21. Un dispositivo para inducir la formación de hueso o cartílago local, que comprende una proteína osteogénica y un vehículo, en el que dicho vehículo comprende:

(a) 10 o menos partes (p/p) de agente aglutinante seleccionado del grupo consistente en carboximetilcelulosa y la sal de sodio de la misma, en el que el agente aglutinante tiene una viscosidad de aproximadamente 0,01-0,2 Pa.s y un grado de sustitución de 0,65-0,90; y

(b) una parte (p/p) de matriz seleccionada del grupo consistente en colágeno, hueso desmineralizado, apatitos, hidroxiapatitos, fosfatos de tricalcio y mezclas de los mismos.

22. El dispositivo de la reivindicación 21, en el que dicho vehículo comprende menos de 10 partes (p/p) de agente aglutinante.

23. El dispositivo de la reivindicación 14, 17 ó 22, que comprende adicionalmente solución salina.

24. Uso de una proteína osteogénica, matriz derivada de un material que no es un polímero sintético y un agente aglutinante seleccionado del grupo consistente en carboximetilcelulosa y la sal de sodio de la misma, en el que el agente aglutinante tiene una viscosidad de aproximadamente 0,01-0,2 Pa.s y un grado de sustitución de 0,65-0,90, para la preparación de un dispositivo farmacéutico para inducir la formación de hueso o cartílago local para reparación de sitio de defecto de hueso, cartílago u osteocondral.

25. El uso de la reivindicación 24, en el que la formación de hueso local es formación de hueso endocondral.

26. El uso de la reivindicación 24, en el que la formación de hueso local es formación de cartílago articular.

27. El uso de una cualquiera de las reivindicaciones 24 a 26, en el que dicho sitio de defecto se selecciona del grupo consistente en: defecto de tamaño crítico, defecto de tamaño no crítico, defecto segmentario sin unión, fractura sin unión, fractura, defecto osteocondral y defecto subcondral.

28. El uso de una cualquiera de las reivindicaciones 24 a 27, en el que el volumen de la composición farmacéutica proporcionada al sitio de defecto es suficiente para rellenar el sitio de defecto.

29. Un dispositivo para inducir la formación de hueso o cartílago local, que comprende:

(a) OP-1;

(b) matriz de colágeno; y

(c) carboximetilcelulosa que tiene una viscosidad de aproximadamente 0,01-0,2 Pa.s y un grado de sustitución de 0,65-0,90.

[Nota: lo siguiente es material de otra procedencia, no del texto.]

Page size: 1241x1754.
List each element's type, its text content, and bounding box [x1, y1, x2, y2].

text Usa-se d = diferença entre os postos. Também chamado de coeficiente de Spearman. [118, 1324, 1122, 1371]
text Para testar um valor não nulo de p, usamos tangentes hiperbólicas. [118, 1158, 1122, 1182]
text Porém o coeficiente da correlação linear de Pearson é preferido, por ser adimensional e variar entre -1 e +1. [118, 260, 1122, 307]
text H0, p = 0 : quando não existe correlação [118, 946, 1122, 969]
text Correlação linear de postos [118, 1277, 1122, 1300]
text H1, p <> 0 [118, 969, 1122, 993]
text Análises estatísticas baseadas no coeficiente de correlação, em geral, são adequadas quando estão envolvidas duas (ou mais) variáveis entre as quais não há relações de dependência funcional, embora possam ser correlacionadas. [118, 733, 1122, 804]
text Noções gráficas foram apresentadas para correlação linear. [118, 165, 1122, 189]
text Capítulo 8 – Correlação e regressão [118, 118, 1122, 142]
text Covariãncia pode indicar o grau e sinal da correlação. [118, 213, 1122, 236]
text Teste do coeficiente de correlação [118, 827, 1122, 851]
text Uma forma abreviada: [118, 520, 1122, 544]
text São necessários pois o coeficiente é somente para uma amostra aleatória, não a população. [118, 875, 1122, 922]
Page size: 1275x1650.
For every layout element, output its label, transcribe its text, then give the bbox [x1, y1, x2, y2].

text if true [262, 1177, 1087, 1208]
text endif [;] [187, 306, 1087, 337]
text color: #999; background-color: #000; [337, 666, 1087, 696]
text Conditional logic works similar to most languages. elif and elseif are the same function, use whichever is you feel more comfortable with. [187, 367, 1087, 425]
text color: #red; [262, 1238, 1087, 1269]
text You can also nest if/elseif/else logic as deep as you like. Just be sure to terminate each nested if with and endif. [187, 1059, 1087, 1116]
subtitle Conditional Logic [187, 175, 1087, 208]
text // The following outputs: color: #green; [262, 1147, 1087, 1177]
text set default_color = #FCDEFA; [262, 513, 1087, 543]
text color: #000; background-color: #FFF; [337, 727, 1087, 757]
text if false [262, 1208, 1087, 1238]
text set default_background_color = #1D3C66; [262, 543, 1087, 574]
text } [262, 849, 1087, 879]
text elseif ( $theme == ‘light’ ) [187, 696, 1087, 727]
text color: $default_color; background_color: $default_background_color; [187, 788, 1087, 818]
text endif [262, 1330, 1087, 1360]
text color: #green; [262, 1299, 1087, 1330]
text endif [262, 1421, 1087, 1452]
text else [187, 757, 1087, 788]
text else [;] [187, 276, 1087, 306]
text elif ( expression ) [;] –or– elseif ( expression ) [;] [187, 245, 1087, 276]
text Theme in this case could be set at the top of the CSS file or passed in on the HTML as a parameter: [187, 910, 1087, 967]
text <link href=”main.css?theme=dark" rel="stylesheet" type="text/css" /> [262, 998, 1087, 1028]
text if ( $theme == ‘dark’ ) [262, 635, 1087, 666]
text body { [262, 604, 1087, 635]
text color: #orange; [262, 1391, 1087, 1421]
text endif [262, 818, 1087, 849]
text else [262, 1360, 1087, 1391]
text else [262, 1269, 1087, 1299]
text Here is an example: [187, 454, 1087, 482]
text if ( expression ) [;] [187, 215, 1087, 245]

30. Un kit para inducir la formación de hueso o cartílago local utilizando el dispositivo de la reivindicación 1, comprendiendo el kit:

(a) un primer recipiente adaptado para albergar una proteína osteogénica y un material de matriz; y

(b) un segundo recipiente adaptado para albergar un agente aglutinante;

en el que la proteína osteogénica y el material de matriz se proporcionan en el primer recipiente, y el agente aglutinante se selecciona del grupo consistente en carboximetilcelulosa y la sal de sodio de la misma, en el que el agente aglutinante tiene una viscosidad de aproximadamente 0,01-0,2 Pa.s y un grado de sustitución de 0,65-0,90, y se proporciona en un segundo recipiente.

31. El kit de la reivindicación 30, que comprende adicionalmente un tercer recipiente adaptado para albergar un agente humectante.

32. El kit de la reivindicación 30, en el que dicho primer recipiente y segundo recipiente son iguales.